Do I have a problem. This blog has been compromised by family. (Yes, Jules - my sweet? Scott, Sarah? It goes without saying... ) So Darlings, would you please just understand this is rather trite conversations I have with myself and the keyboard and maybe those few darling people who email me directly asking why the fuck aren't updates posting now now now. Not for family gossip or distribution in the annual Christmas Letter.
Under this situation, one can't really ponder blog-wise about the current location of one's BDSM gear freely when Mum is reading. Because she will ask what sport BDSM is and what kind of equipment one would need. Over Christmas dinner. While we aspirate our squash soup.

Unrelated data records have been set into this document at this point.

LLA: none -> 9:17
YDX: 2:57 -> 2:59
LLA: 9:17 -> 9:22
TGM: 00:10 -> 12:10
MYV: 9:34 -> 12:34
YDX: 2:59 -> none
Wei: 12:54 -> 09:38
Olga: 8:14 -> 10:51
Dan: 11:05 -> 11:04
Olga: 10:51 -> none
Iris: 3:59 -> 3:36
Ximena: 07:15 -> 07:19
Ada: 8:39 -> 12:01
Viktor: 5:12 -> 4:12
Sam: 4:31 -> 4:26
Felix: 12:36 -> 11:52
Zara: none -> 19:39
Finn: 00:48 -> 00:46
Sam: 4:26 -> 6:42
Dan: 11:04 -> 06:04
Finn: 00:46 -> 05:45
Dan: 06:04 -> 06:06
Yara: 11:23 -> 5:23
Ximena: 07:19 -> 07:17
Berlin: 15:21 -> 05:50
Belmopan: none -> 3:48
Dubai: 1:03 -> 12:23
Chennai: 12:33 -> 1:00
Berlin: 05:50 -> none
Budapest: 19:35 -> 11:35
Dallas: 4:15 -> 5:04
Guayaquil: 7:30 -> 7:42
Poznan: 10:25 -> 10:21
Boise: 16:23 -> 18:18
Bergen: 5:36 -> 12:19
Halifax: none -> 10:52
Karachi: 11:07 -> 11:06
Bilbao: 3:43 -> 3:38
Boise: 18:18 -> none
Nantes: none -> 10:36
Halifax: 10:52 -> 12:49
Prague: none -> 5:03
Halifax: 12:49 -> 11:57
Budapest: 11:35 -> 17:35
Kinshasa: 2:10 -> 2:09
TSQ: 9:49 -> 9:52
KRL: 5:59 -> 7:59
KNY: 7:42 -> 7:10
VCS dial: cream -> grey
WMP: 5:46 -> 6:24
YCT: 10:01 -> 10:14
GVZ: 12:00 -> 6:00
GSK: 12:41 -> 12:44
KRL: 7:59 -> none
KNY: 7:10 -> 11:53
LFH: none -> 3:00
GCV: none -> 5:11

We should mention that the extended family (Mix, Ben, Ty etc.) are always welcome. Actually this is exactly the intended audience when I am just not making shit up to just unkink my knuckles. You perpetuate my self-involved mythology of being more fascinating than I really am and for you I will save my very best affection and cooking. As always the Leiderhosen phone lines are always open for you. (Be prepared to be addressed as sweet cheeks and cumpetoni.) Thanks for understanding and comments and please don't rat me out to Mum.
My crazy perpetually stoned mono-vocal corded landlady had her birthday yesterday: she got a cupcake with candle and an appointment for a mani/pedicure, while still in her pajamas at 4 PM in the afternoon (she wears these to her therapy appointments). I hope she picks a dashing and outrageous color for her nails.
We've had a bit of wind here and the persimmon tree in the back yard has lost most of its leaves and is now a very artistic arrangement of dark wood with enormous giant shiny orange gobs hanging from them. The squirrels are very fond of the remaining fruit and make daring jumps from the oak tree directly onto the persimmon fruit and coil about them for a nosh, swaying in the wind. Persimmons make the nicest squashy sound when the hit the lawn.
Fred the Hummingbird seems to have taken the hint of the weather (ooo 58 degrees!) and headed at last towards South America, where he will no doubt spend his mornings berating some poor chica who is just stumbling out the door at O'Dark-Thirty, grateful to have her boots on the correct feet. She will be pleased to know she is not invisible and that a 25 grams of avian attitude seems to be commenting on her choice of scarf, lipstick, posture in a somewhat derogatory tone. I look forward to Spring when Fred will return the Hansen's olive tree, causing me to stumble back into the house carefully to find extra hairpins and the emergency earrings.
And for Your Holiday Pleasure: Ze Frank's Santa Hotline (a source of that helpless, soundless laughter during which one ponders "How close is the bathroom?")
I've just finished Florian Henckel-Donnersmarck's The Lives of Others. It's brilliant as well as being the director's debut. The lead actor Ulrich Muhe came to a meeting with the director with his own re-claimed Stasi files that included the information that his own wife of six years was a Stasi informer. The commentary, for those geeky enough to get off on commentaries, is fantastic.